Scan the lines below; pull out those with "purpose".

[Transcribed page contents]
--- --- ---

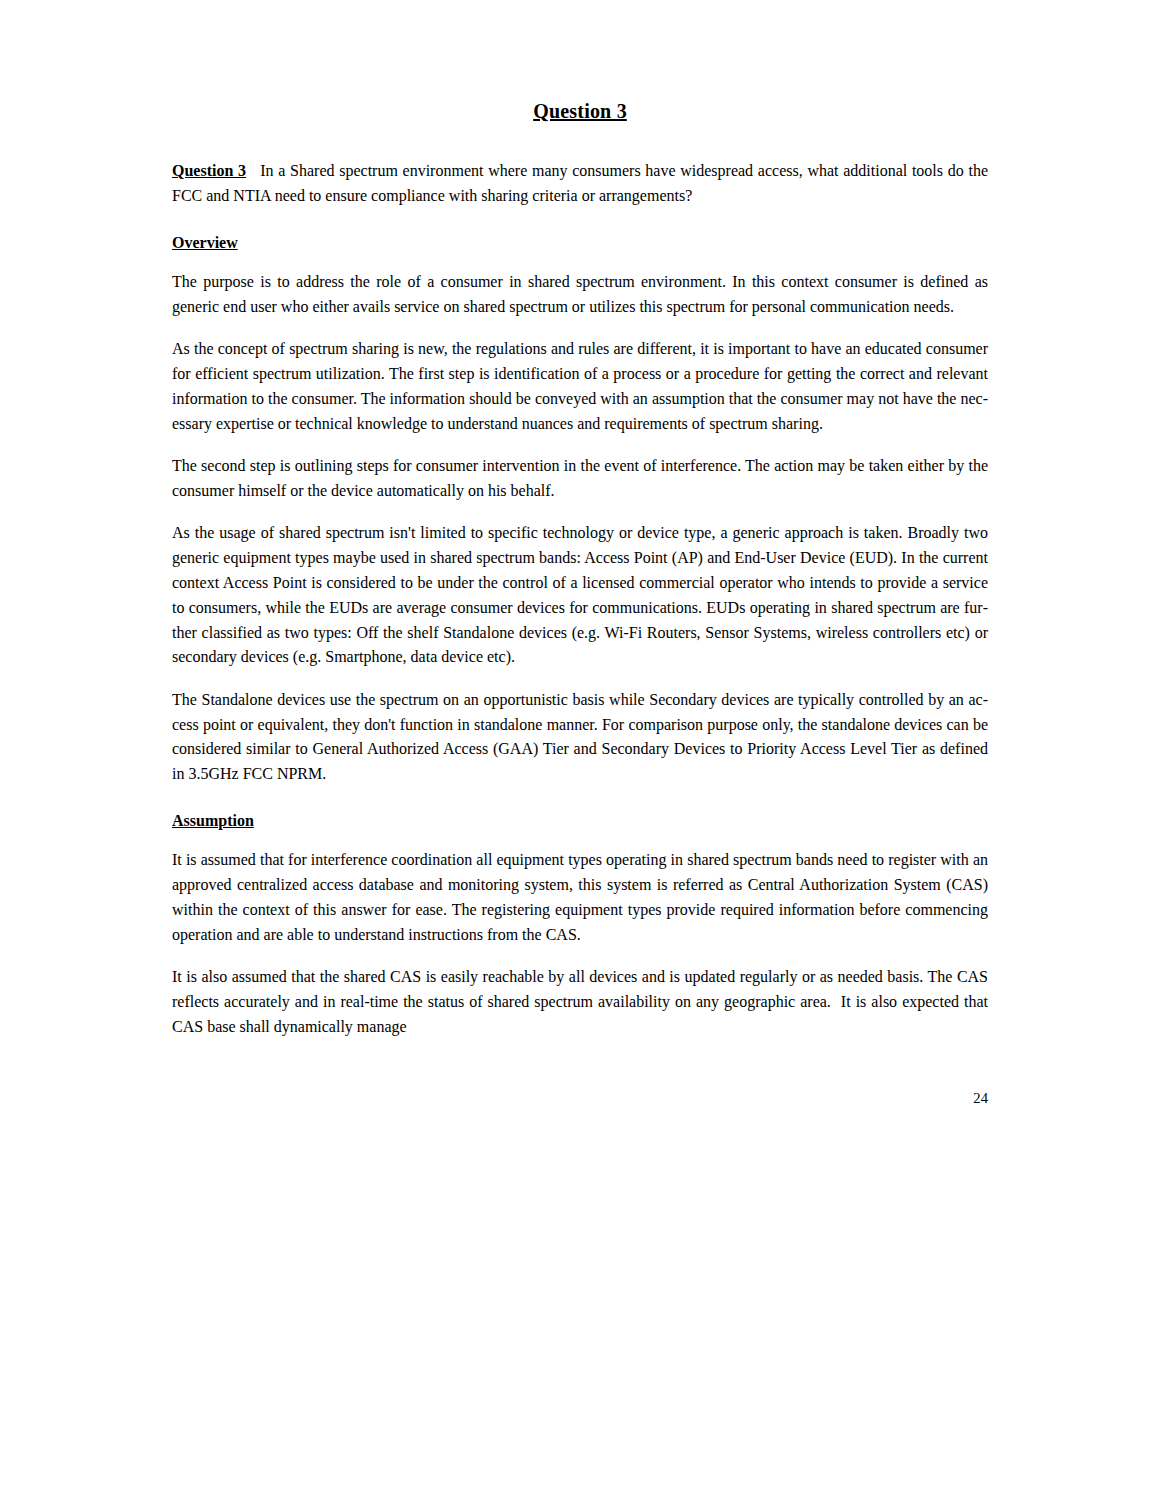Question 3
Question 3 In a Shared spectrum environment where many consumers have widespread access, what additional tools do the FCC and NTIA need to ensure compliance with sharing criteria or arrangements?
Overview
The purpose is to address the role of a consumer in shared spectrum environment. In this context consumer is defined as generic end user who either avails service on shared spectrum or utilizes this spectrum for personal communication needs.
As the concept of spectrum sharing is new, the regulations and rules are different, it is important to have an educated consumer for efficient spectrum utilization. The first step is identification of a process or a procedure for getting the correct and relevant information to the consumer. The information should be conveyed with an assumption that the consumer may not have the necessary expertise or technical knowledge to understand nuances and requirements of spectrum sharing.
The second step is outlining steps for consumer intervention in the event of interference. The action may be taken either by the consumer himself or the device automatically on his behalf.
As the usage of shared spectrum isn't limited to specific technology or device type, a generic approach is taken. Broadly two generic equipment types maybe used in shared spectrum bands: Access Point (AP) and End-User Device (EUD). In the current context Access Point is considered to be under the control of a licensed commercial operator who intends to provide a service to consumers, while the EUDs are average consumer devices for communications. EUDs operating in shared spectrum are further classified as two types: Off the shelf Standalone devices (e.g. Wi-Fi Routers, Sensor Systems, wireless controllers etc) or secondary devices (e.g. Smartphone, data device etc).
The Standalone devices use the spectrum on an opportunistic basis while Secondary devices are typically controlled by an access point or equivalent, they don't function in standalone manner. For comparison purpose only, the standalone devices can be considered similar to General Authorized Access (GAA) Tier and Secondary Devices to Priority Access Level Tier as defined in 3.5GHz FCC NPRM.
Assumption
It is assumed that for interference coordination all equipment types operating in shared spectrum bands need to register with an approved centralized access database and monitoring system, this system is referred as Central Authorization System (CAS) within the context of this answer for ease. The registering equipment types provide required information before commencing operation and are able to understand instructions from the CAS.
It is also assumed that the shared CAS is easily reachable by all devices and is updated regularly or as needed basis. The CAS reflects accurately and in real-time the status of shared spectrum availability on any geographic area. It is also expected that CAS base shall dynamically manage
24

--- --- ---

» Reply to the task:
The purpose is to address the role of a consumer in shared spectrum environment. In this context consumer is defined as generic end user who either avails service on shared spectrum or utilizes this spectrum for personal communication needs.
The Standalone devices use the spectrum on an opportunistic basis while Secondary devices are typically controlled by an access point or equivalent, they don't function in standalone manner. For comparison purpose only, the standalone devices can be considered similar to General Authorized Access (GAA) Tier and Secondary Devices to Priority Access Level Tier as defined in 3.5GHz FCC NPRM.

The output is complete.